令和元年8月17日(土)
仁科会館 仁科記念ホール

 理化学研究所里庄セミナーは、仁科芳雄博士ゆかりの理化学研究所の研究者を招聘し、世界最先端の研究を一般の方々になるべく分かりやすくご講演いただいています。平成4年にスタートし今年で28回目となりました。今年は約110名の方が来場し、講演に耳を傾けました。講師の先生お二人が、各々異なる文脈で仁科芳雄博士の言葉「環境は人を創り 人は環境を創る」を引用されていた事が印象的でした。

 

演題:生命現象と「光」

講師
国立研究開発法人理化学研究所
生命機能科学研究センター
先端バイオイメージング研究チーム
チームリーダー
渡邉 朋信(わたなべ とものぶ)博士

講演概要
 私は「生命現象において、唯一無二の事象など存在せず、全ての事象に相関がある」と考えています。たとえば、光を細胞に照射すると、光は細胞内部の分子等の状態により影響を受けてから散乱されます。一方、細胞の遺伝子発現の変化は、内部の分子の種類や状態を変化させます。すなわち、細胞に光を当てた時の散乱光は、細胞の遺伝子発現を反映しており、散乱光から遺伝子発現を推定できる可能性があります。これは大小種類を問わず因果関係が複雑に絡み合う生命現象の特徴であると共に、光の新しい使い方を私たちに提案してくれます。本講演では、私の一風変わった生命観と研究戦略を楽しんで頂けるよう、お話ししたいと思います。

講演の様子
 渡邉先生は「細胞を作ること」、「細胞を見るためのレーザーを作ること」、「光学顕微鏡システムを自作して細胞を見ること」すべてができる独創的な研究チームを主宰しています。

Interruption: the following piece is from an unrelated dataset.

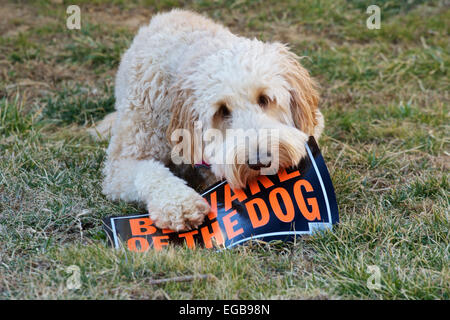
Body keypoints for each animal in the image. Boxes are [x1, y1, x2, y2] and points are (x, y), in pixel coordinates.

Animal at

研究分野間の壁が低い理研ならではの研究チームだそうです。
 分子、DNA、タンパク質、細胞小器官、細胞、組織/器官、個体など生物には様々なスケールがありますが、それらに共通の原理があるのではないかという問題意識で研究されているそうです。そして本講演のメッセージ「生命の中では自由度が限られる」が示されました。生物の各々のスケールで、膨大な数の「個」が関係をもち「集合」を作る過程で自由度が限られることを、遺伝子と細胞の関係を例に説明されました。生物を測定する「光」として分子を測定できる「ラマン散乱」をとりあげ、生物の特徴を考慮して機械学習を用いると分子の情報だけでなく細胞の種類や状態まで識別できることを紹介されました。
 講演の要所でまとめを入れるなど、大変分かりやすいご講演でした。

 

演題:数理が開く科学の扉

講師
国立研究開発法人理化学研究所
数理創造プログラム
プログラムディレクター
仁科加速器科学研究センター
量子ハドロン物理学研究室 室長
初田 哲男(はつだ てつお)博士

講演概要
 宇宙や生命の起源を解明することは、科学者の夢です。そのような根源的な問題の解明には、自然科学の「共通言語」である数学を通した異なる分野の叡智の統合と、それに基づく分野横断的な研究展開が必要となります。本講演では、科学の歴史を紐解きながら、基礎科学や技術革新における数理の役割をまず振り返ります。つぎに、自然を理解する上での「数理パワー」を、講演者自身の物理学と生物学をまたいだ研究経験も交えてお話しします。最後に、科学と技術が手を携えて進歩する「共進化」の考え方をお話しし、今後到来が期待される「予測科学」の時代について展望します。

講演の様子
 初田先生は仁科芳雄博士のひ孫弟子にあたる研究者と自己紹介されました。
 講演ではまず、科学における数学のパワーを、有名な科学者の言葉を引用して力説されました。現代科学の謎は宇宙、物質、生命の起源であり、異なる分野の研究者の力を結集して数学パワーで解き明かすために「数理創造プログラム」を創ったそうです。次に、2015年に世界で初めて観測された重力波に関して、観測が中性子星の合体で発生したとする計算と非常に良く一致しており、アインシュタインの一般相対性理論が正しいことを示していると説明されました。そして、プラチナ・金・ウランなどの重い元素は、超新星爆発ではなく中性子星の合体によって合成されているとする新説を紹介されました。初田先生が仁科記念賞を受賞された研究「格子量子色力学に基づく核力の導出」にもごく簡単に触れられました。
 重力波の観測には最新のレーザー技術が用いられており、科学に基づく技術の進化が科学の新発見に寄与するという「共進化」が進んでいると講演を締めくくりました。